With so much attention on the election and tensions riding high, the Detroit ballot-tabulation process was in the eye of the storm on Wednesday as windows to the vote-count room were covered.
Police officers stopped poll challengers from entering a room at the TCF Center in Detroit where ballots were being counted, causing “a chaotic confrontation with protesters,” according to the Detroit News.
Michigan allows any registered voter to observe the count, according to a Bloomberg News story, but they can’t challenge votes. A vote challenger has to be appointed by a political party or other qualified interest group, and can challenge votes and election inspectors.
The law allows a maximum of 134 “challengers” from each party. The numbers were mistakenly allowed to grow to more than 200 each, at which point the attempts were made to turn away additional challengers.
The disagreements began when election workers told GOP challengers the party had hit its limit. That caused some to voice concerns of unfair process and lack of transparency. When Detroit Police officers locked the doors, disgruntled challengers began banging on doors and windows of the rooms in which ballots were being counted. Some election workers then covered portions of the glass with cardboard and poster board.
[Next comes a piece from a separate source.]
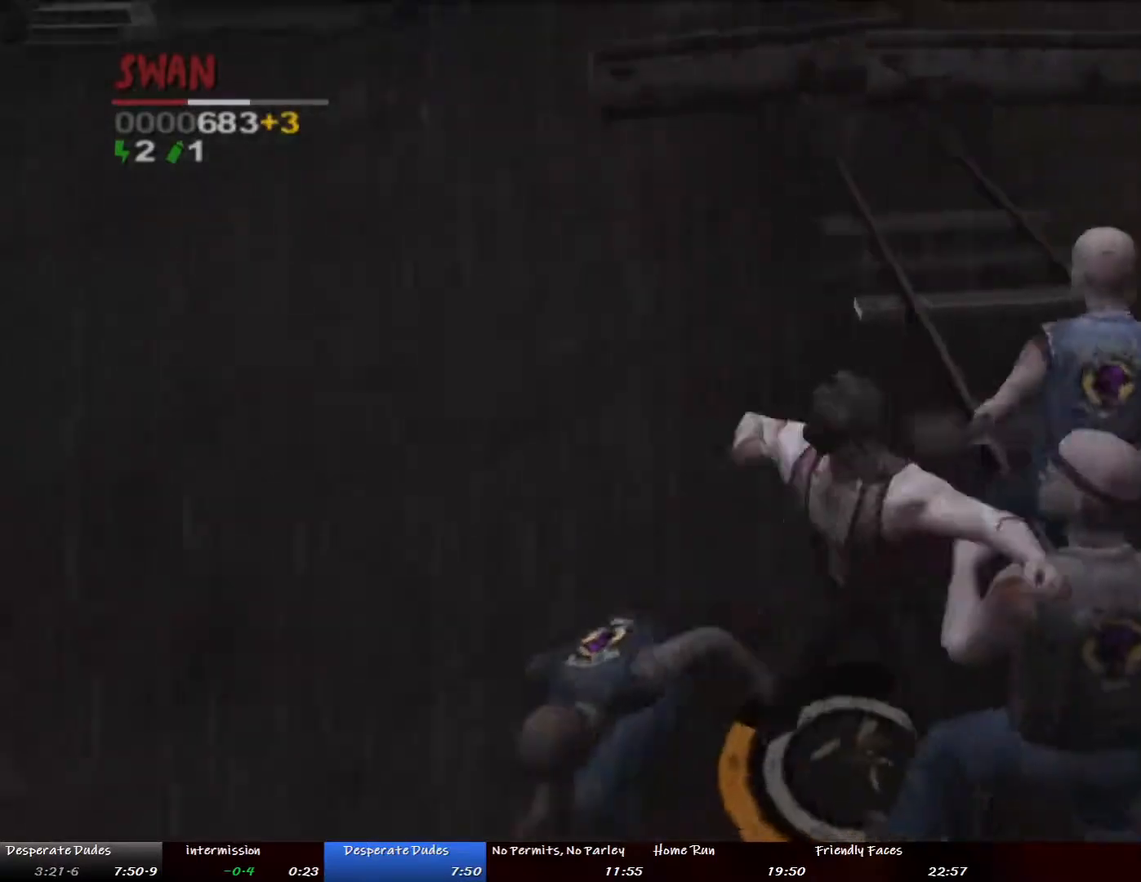
{"buttons": [], "left_stick": "down", "right_stick": "center", "button_events": []}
“We realized this afternoon we were well over the (134 maximum) just in the haste of doing business,” said Lawrence Garcia, the city of Detroit’s corporation counsel and an election commissioner. “Nobody noticed that until it was over 200 for each party, and at that point, we said we better stop admitting people until they leave and we’re under the 134 number. That’s the rules. We have to play by them.”
He said the windows were covered because people were taking photos and videotaping, which is not allowed, though other windows were left open.